Start of Material shown

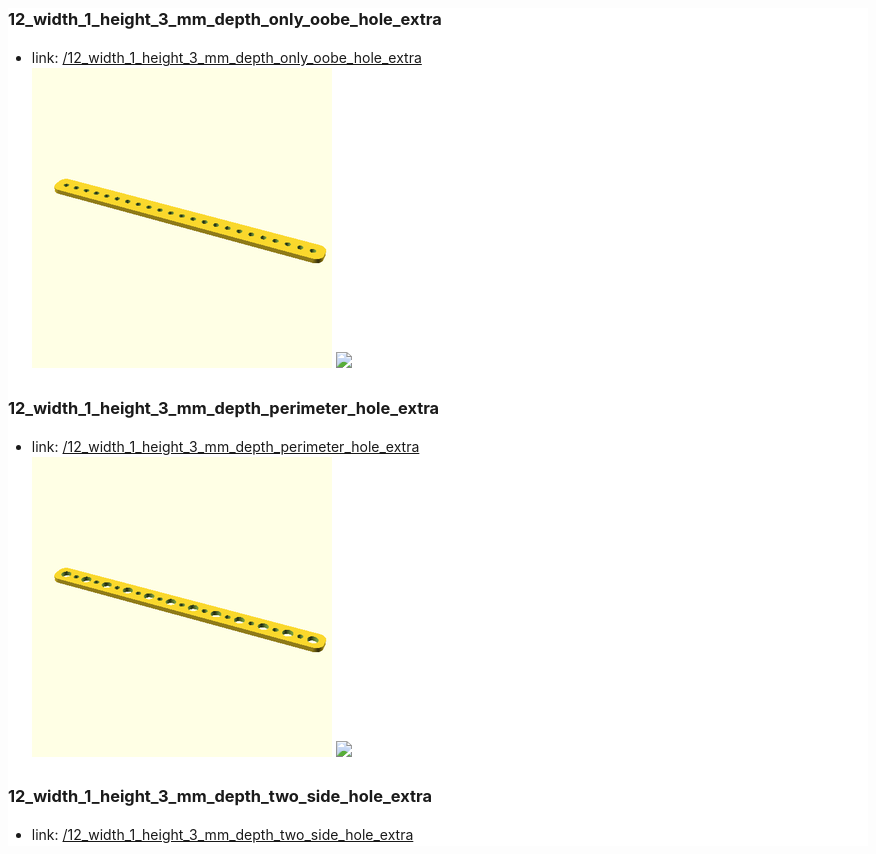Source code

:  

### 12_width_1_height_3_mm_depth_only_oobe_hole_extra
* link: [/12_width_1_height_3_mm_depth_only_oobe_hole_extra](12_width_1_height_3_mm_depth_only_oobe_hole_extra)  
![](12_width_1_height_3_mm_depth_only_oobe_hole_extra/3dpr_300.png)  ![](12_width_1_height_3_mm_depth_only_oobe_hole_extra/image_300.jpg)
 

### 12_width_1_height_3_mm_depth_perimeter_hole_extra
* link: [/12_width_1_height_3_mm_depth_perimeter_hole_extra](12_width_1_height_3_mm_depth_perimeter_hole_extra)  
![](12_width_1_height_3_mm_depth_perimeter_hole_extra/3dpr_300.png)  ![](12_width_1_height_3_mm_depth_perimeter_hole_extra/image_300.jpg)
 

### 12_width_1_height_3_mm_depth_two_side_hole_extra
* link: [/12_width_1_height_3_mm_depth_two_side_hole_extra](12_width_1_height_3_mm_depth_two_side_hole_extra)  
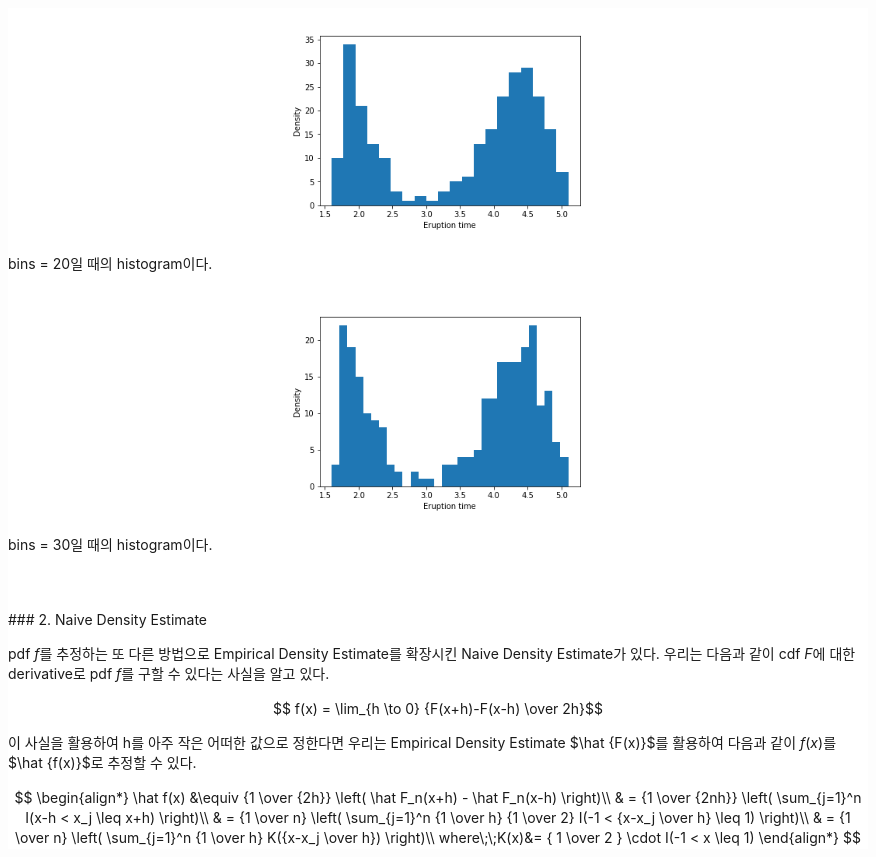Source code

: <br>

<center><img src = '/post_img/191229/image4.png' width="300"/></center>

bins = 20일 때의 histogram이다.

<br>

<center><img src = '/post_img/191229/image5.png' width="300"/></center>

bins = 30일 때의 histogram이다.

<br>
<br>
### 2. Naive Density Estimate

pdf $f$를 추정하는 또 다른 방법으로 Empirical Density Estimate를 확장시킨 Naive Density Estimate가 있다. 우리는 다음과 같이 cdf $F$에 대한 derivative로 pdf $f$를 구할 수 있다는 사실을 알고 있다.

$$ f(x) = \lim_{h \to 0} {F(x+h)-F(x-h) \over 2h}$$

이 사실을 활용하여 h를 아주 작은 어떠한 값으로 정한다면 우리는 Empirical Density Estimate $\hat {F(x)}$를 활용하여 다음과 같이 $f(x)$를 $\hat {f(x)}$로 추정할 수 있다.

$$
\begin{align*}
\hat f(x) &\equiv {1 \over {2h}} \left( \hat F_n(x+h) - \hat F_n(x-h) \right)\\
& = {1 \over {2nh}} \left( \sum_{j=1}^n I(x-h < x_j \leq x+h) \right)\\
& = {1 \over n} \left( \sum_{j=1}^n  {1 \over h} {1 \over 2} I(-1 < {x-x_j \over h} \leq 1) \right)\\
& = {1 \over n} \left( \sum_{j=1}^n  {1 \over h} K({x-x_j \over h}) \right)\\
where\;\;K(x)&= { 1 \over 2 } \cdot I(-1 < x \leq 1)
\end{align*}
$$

End of Material shown

- The task -
Rewrite all of the items, replacing every "Source code" with "Code listing" and keeping everything else unchanged. Leave the pictures out of your answer.

- Answer to the problem -
Code listing

:  

### 12_width_1_height_3_mm_depth_only_oobe_hole_extra
* link: [/12_width_1_height_3_mm_depth_only_oobe_hole_extra](12_width_1_height_3_mm_depth_only_oobe_hole_extra)  
![](12_width_1_height_3_mm_depth_only_oobe_hole_extra/3dpr_300.png)  ![](12_width_1_height_3_mm_depth_only_oobe_hole_extra/image_300.jpg)
 

### 12_width_1_height_3_mm_depth_perimeter_hole_extra
* link: [/12_width_1_height_3_mm_depth_perimeter_hole_extra](12_width_1_height_3_mm_depth_perimeter_hole_extra)  
![](12_width_1_height_3_mm_depth_perimeter_hole_extra/3dpr_300.png)  ![](12_width_1_height_3_mm_depth_perimeter_hole_extra/image_300.jpg)
 

### 12_width_1_height_3_mm_depth_two_side_hole_extra
* link: [/12_width_1_height_3_mm_depth_two_side_hole_extra](12_width_1_height_3_mm_depth_two_side_hole_extra)  
Code listing

: <br>

<center><img src = '/post_img/191229/image4.png' width="300"/></center>

bins = 20일 때의 histogram이다.

<br>

<center><img src = '/post_img/191229/image5.png' width="300"/></center>

bins = 30일 때의 histogram이다.

<br>
<br>
### 2. Naive Density Estimate

pdf $f$를 추정하는 또 다른 방법으로 Empirical Density Estimate를 확장시킨 Naive Density Estimate가 있다. 우리는 다음과 같이 cdf $F$에 대한 derivative로 pdf $f$를 구할 수 있다는 사실을 알고 있다.

$$ f(x) = \lim_{h \to 0} {F(x+h)-F(x-h) \over 2h}$$

이 사실을 활용하여 h를 아주 작은 어떠한 값으로 정한다면 우리는 Empirical Density Estimate $\hat {F(x)}$를 활용하여 다음과 같이 $f(x)$를 $\hat {f(x)}$로 추정할 수 있다.

$$
\begin{align*}
\hat f(x) &\equiv {1 \over {2h}} \left( \hat F_n(x+h) - \hat F_n(x-h) \right)\\
& = {1 \over {2nh}} \left( \sum_{j=1}^n I(x-h < x_j \leq x+h) \right)\\
& = {1 \over n} \left( \sum_{j=1}^n  {1 \over h} {1 \over 2} I(-1 < {x-x_j \over h} \leq 1) \right)\\
& = {1 \over n} \left( \sum_{j=1}^n  {1 \over h} K({x-x_j \over h}) \right)\\
where\;\;K(x)&= { 1 \over 2 } \cdot I(-1 < x \leq 1)
\end{align*}
$$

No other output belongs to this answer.